We set up the buffet table inside with some of the craft paper placemats and conversation starters in the FEED Supper kit, and left the rest of the FEED flair for our outside seating in the garden. Best of all, I got my very own West Elm FEED denim apron to make me look like an official host, and ensure that I didn’t get shepherd’s pie all over my dress as I shoveled it towards my face.
If you’re thinking of getting some friends together over a meal, consider making your dinner into a FEED Supper! Let me know if you do by leaving a message in the comments and I’ll help spread the word about your meal. I promise that giving back in this way is 10 times more energizing and rewarding than 100 sugar packed slices of this eaten alone in front of the couch. To add to my FEED campaign, no spatula necessary, hop over here.
This gluten-free vegetarian shepherd's pie with a rich base of lentils and mushrooms might just be better than the traditional Irish pub version with lamb!
- Extra virgin olive oil
- ½ pound cremini mushrooms, stems removed and diced
- Sea salt
- 1 medium yellow onion, diced
- 2 medium carrots, peeled and diced
- 1 large leek, halved and thinly sliced
- 2 large cloves garlic, minced
- ½ teaspoon red chili flakes
- 1 cup dried lentils, soaked in water overnight
- One 15-ounce can crushed tomatoes
- 1 quart vegetable stock
- 1 tablespoon cider vinegar
- 2 pounds russet potatoes, peeled and cut into 2-inch cubes
- In a large skillet, heat 1 tablespoon of olive oil. Saute the mushrooms over medium-high heat until they’ve browned and released their liquid, 3 minutes. Season with salt and remove to a bowl.
- Add 1 tablespoon olive oil to the pan along with the onion, carrots, and leeks and sauté until soft, 5 minutes. Stir in the garlic and chili flakes and cook one minute more. Fold in the lentils, tomatoes, cider vinegar, and 1 teaspoon salt. Cook, stirring occasionally, until the tomatoes are soft, 7 minutes. Pour in enough stock to just submerge the lentils (about 2 cups, depending on the size of your pan). Bring to a boil, then simmer on medium-low, stirring every 5 to 10 minutes, until the lentils are al dente, about 30 minutes.

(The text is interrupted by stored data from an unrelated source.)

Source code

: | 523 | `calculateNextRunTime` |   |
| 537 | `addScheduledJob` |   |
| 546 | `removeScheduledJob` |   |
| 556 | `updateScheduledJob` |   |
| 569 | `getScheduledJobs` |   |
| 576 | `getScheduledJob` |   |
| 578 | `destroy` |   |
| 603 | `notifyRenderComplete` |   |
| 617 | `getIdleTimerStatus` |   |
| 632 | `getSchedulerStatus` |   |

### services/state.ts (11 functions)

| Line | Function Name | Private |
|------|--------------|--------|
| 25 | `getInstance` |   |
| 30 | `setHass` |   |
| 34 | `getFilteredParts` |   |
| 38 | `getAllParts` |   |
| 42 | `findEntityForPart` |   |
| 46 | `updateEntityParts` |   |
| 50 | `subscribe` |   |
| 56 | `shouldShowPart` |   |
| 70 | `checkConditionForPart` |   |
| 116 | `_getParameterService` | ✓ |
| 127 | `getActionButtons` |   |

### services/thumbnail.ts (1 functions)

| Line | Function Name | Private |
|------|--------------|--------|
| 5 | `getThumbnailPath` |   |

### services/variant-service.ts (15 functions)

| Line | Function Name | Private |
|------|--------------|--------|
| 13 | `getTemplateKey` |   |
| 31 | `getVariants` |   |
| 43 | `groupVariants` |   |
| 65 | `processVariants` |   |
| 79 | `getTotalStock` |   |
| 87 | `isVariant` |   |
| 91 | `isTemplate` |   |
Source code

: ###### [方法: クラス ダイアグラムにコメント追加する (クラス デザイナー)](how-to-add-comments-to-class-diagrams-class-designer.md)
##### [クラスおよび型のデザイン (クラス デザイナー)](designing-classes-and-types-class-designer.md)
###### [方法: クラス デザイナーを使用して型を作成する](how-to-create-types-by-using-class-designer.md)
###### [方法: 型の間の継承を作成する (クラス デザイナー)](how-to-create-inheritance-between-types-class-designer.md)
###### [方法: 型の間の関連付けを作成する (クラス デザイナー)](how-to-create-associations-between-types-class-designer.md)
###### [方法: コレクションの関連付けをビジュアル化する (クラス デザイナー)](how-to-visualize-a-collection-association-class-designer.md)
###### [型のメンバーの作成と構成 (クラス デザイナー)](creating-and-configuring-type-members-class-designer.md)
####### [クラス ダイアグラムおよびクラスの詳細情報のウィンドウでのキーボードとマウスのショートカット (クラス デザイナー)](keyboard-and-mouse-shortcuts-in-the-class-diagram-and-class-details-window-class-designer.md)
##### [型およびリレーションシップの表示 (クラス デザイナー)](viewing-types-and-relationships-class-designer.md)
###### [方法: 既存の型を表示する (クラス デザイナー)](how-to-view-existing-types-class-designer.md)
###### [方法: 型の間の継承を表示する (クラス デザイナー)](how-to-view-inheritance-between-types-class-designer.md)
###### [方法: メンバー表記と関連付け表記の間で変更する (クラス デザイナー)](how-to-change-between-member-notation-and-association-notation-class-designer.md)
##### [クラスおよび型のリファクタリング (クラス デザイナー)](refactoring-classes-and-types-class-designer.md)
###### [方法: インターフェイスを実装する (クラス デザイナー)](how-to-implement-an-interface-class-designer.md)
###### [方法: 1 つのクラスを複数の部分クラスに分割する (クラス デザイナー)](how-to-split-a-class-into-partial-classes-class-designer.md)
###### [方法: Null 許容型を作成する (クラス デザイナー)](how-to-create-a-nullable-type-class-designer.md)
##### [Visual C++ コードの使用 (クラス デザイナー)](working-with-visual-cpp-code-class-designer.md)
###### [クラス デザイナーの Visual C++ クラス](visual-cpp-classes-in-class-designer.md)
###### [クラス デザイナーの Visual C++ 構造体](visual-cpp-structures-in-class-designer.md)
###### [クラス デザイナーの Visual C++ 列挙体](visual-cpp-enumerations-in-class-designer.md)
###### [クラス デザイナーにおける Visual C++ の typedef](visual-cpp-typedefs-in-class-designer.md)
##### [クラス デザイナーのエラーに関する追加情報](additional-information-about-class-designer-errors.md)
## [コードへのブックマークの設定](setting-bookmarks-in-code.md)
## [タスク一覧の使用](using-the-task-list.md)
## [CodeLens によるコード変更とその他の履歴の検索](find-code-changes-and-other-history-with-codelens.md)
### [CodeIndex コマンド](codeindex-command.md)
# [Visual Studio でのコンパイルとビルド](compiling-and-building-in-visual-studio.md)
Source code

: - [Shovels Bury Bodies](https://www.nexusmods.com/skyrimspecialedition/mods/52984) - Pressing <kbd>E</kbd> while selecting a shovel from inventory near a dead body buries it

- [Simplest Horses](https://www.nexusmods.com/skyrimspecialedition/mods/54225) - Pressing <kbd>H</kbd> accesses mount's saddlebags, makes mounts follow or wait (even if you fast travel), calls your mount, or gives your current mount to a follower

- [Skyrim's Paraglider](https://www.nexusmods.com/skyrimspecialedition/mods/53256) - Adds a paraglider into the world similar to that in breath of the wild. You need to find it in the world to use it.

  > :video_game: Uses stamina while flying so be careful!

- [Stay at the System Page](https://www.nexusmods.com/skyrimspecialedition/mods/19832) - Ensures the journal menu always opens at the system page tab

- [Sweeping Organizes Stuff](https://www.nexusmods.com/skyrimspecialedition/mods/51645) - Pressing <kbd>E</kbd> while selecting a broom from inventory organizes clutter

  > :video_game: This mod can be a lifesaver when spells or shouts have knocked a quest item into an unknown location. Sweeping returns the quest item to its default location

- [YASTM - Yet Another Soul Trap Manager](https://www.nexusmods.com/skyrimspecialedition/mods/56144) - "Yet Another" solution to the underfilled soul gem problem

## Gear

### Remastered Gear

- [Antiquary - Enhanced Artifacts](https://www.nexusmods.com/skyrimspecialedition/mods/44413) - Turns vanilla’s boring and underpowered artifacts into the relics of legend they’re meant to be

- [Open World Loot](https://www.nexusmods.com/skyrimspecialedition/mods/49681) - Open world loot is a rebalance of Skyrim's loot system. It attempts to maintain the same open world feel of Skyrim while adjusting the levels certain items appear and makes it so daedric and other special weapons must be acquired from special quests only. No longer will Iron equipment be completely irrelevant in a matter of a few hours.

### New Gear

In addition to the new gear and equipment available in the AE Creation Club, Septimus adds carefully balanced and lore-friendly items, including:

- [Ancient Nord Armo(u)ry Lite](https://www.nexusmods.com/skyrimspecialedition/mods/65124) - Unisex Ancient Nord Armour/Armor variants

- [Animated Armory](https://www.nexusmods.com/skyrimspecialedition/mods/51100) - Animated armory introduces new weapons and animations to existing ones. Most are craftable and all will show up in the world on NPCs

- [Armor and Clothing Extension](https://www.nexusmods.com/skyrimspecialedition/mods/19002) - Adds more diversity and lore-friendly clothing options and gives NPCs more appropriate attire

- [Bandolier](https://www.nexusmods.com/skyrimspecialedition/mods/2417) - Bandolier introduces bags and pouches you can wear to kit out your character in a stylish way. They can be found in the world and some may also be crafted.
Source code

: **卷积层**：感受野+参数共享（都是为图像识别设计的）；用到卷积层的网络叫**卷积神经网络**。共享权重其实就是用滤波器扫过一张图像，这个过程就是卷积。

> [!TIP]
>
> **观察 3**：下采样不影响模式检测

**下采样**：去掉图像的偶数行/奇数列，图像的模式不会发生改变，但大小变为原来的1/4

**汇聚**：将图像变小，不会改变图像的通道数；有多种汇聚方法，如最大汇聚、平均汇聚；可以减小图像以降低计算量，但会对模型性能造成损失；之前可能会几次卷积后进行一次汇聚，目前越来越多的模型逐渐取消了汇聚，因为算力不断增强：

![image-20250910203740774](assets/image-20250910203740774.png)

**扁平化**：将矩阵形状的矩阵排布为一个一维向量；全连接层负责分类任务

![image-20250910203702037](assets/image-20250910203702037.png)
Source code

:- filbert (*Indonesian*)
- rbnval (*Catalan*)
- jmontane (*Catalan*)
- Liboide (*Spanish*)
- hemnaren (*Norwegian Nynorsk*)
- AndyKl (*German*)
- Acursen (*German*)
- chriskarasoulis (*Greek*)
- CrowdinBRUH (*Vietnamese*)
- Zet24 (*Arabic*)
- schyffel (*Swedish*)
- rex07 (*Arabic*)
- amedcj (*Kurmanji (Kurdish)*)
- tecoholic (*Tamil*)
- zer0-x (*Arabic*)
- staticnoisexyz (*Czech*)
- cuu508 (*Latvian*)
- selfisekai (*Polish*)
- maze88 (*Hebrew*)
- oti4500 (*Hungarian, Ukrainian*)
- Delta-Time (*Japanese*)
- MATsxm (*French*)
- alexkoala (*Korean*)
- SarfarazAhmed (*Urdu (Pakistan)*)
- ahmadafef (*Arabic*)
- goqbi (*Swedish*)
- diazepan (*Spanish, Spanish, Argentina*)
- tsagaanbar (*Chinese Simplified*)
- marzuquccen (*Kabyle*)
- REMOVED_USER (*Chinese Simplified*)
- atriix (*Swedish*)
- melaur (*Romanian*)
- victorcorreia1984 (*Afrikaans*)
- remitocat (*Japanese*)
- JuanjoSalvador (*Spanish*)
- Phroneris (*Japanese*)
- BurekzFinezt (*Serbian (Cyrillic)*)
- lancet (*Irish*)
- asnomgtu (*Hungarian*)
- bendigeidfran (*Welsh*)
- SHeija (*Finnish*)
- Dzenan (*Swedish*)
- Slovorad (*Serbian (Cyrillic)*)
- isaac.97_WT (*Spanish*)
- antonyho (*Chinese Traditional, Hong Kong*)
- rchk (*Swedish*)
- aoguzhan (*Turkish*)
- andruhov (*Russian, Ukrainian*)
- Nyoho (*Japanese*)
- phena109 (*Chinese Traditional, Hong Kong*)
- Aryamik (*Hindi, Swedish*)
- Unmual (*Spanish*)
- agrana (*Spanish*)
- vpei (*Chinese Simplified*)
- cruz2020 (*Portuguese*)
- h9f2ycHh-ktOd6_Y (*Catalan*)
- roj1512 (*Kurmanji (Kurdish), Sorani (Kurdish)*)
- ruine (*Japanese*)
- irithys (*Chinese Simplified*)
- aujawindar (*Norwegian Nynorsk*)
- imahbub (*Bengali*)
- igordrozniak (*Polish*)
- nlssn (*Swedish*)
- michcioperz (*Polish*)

- Meanwhile, place the potatoes in a medium stockpot and cover with cold water by 2 inches. Season generously with salt and bring to a boil. Simmer the potatoes until tender, about 15 minutes. Drain and return to the pot. Add 2 tablespoons olive oil and ¼ cup of stock. Mash until the potatoes are smooth and fluffy, adding more stock as necessary to thin them to the desired consistency. Set aside while the lentils are finishing up.
- When the lentils are cooked, fold in the mushrooms and taste for seasoning. Transfer to individual ramekins or a medium (8 x 8 or comparable) casserole dish. Top with the potatoes.
- Cook under the broiler for 2 minutes to reheat and/or get a nice crust, or simply serve right away.
If you don’t presoak your lentils for at least a few hours it may take longer for them to cook than the recipe indicates. You may also therefore need to add more stock or water! If you’re using an ovenproof skillet, no need to transfer the lentils to a casserole or ramekins. Simply top with the potatoes!